Esta semana, a Papel convidou Mark Blyth, Professor
de Economia Política Internacional e no Watson Institute (Universidade de
Brown). É autor de obras como «Great Transformations: Economic Ideas and
Institutional Change in the Twentieth Century» e, mais recentemente,
«Austerity: The History of a Dangerous Idea [Austeridade: a História de uma
Ideia Perigosa]» – que será lançado brevemente em língua portuguesa pela
Quetzal Editores. É também autor de diversos artigos científicos e estudos em
jornais e revistas como «The American Political Science Review», «Review of
International Political Economy», «Journal of Evolutionary Economics» e
«Foreign Affairs and Foreign Policy magazine».

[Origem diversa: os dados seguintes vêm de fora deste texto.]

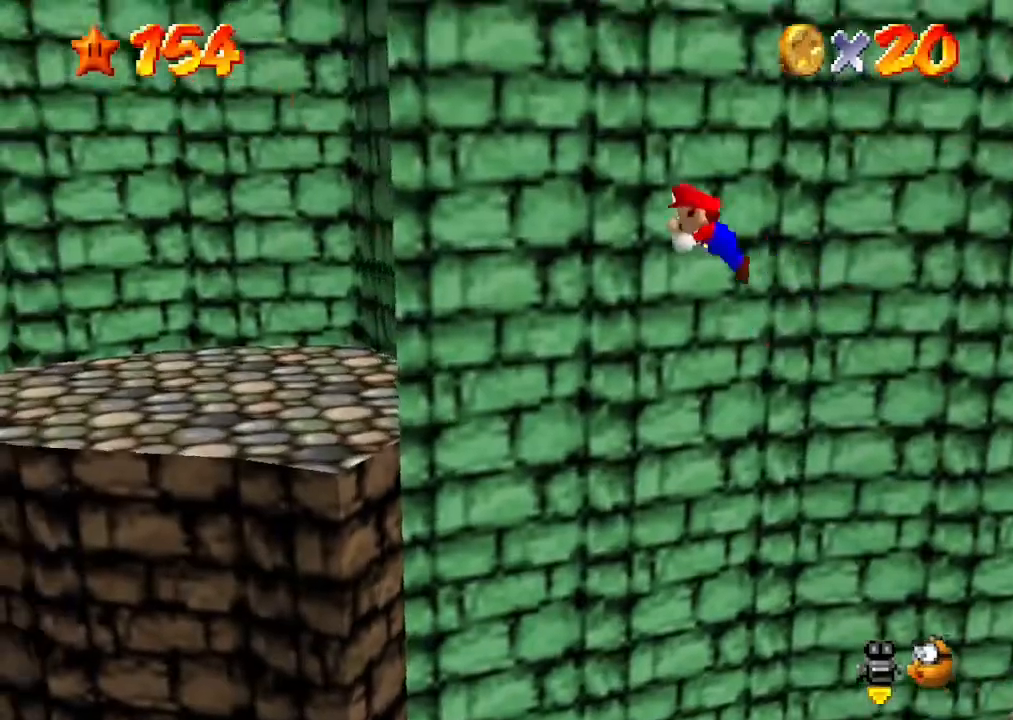
{"buttons": [], "left_stick": "up", "events": [[233, "B", "up"], [267, "A", "up"], [267, "left_stick", "up-left"], [400, "left_stick", "up"]]}
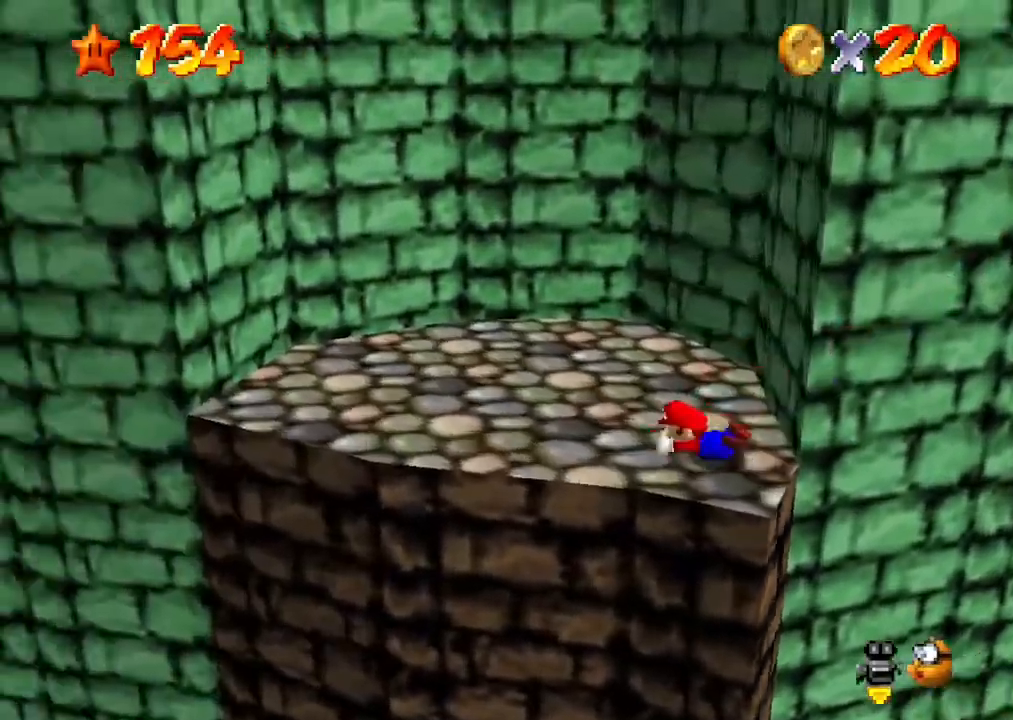
{"buttons": [], "left_stick": "center", "events": [[233, "A", "down"], [233, "B", "down"], [400, "A", "up"], [400, "B", "up"], [500, "left_stick", "center"]]}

Durante a entrevista, Mark Blyth contou-se que virá
a Portugal no final de Novembro para participar numa conferência relacionada
com o tema do seu último livro.
PAPEL – Na obra «Austerity: The History of a Dangerous Idea», poderia
qualquer ideia, boa ou má, ter um período de vida tão longo se não ocultasse
fortes interesses?
Mark Blyth – Em alguns casos esconde fortes
interesses. Simplesmente reflectindo sobre o fracasso europeu, não é uma
questão de Norte contra Sul. É credores contra devedores. E nós temos
esta espécie de “moral” difundida que diz que o Sul pediu demasiado dinheiro
emprestado e não contribui tanto como o Norte, produtivo, que tem de os
resgatar.No entanto, esta ideia ignora completamente factos como não ser
possível haver excesso de dinheiro tomado de empréstimo se não houver ninguém a
emprestar em demasia. E o que está por trás de toda esta crise do Euro? O
facto de quando o Euro chegou, os países do Norte, em particular a Alemanha,
tornaram-se muito competitivos porque as suas taxas de câmbio caíram. A
Alemanha vendeu bastante através das exportações mas não consumia o suficiente
ao nível interno. Estes excedentes são reciclados pelos sistemas bancários e
redundam nos mercados obrigacionistas do Sul e nos mercados de financiamento
privado denominados em euros. E depois vocês compram-lhes os bens, o que aumentam
os excedentes e garante o fluxo de capitais. Contudo, o que aconteceu em
2008, 2009 e 2010 foi o esgotamento do sistema por causa da crise financeira. E
assistimos agora a tentativas reimplementação do mesmo sistema? Certamente que
sim. Os credores querem o seu dinheiro de volta. E não pretendem ter
o haircut (perdão da dívida), como lhe chamam nos mercados
financeiros onde eles têm de assumir uma parte da responsabilidade por
emprestarem em excesso, bem como aqueles que contraíram dinheiro emprestado em
excesso numa altura em que eram encorajados a fazê-lo pelos
primeiros. Todavia, existe uma assimetria em jogo porque os credores
querem espremer os devedores para garantirem que os cortes se realizam da forma
mais ligeira possível. O problema em fazê-lo na zona Euro é que tudo o que
está a ser feito neste processo está a encolher o Produto Interno Bruto (PIB)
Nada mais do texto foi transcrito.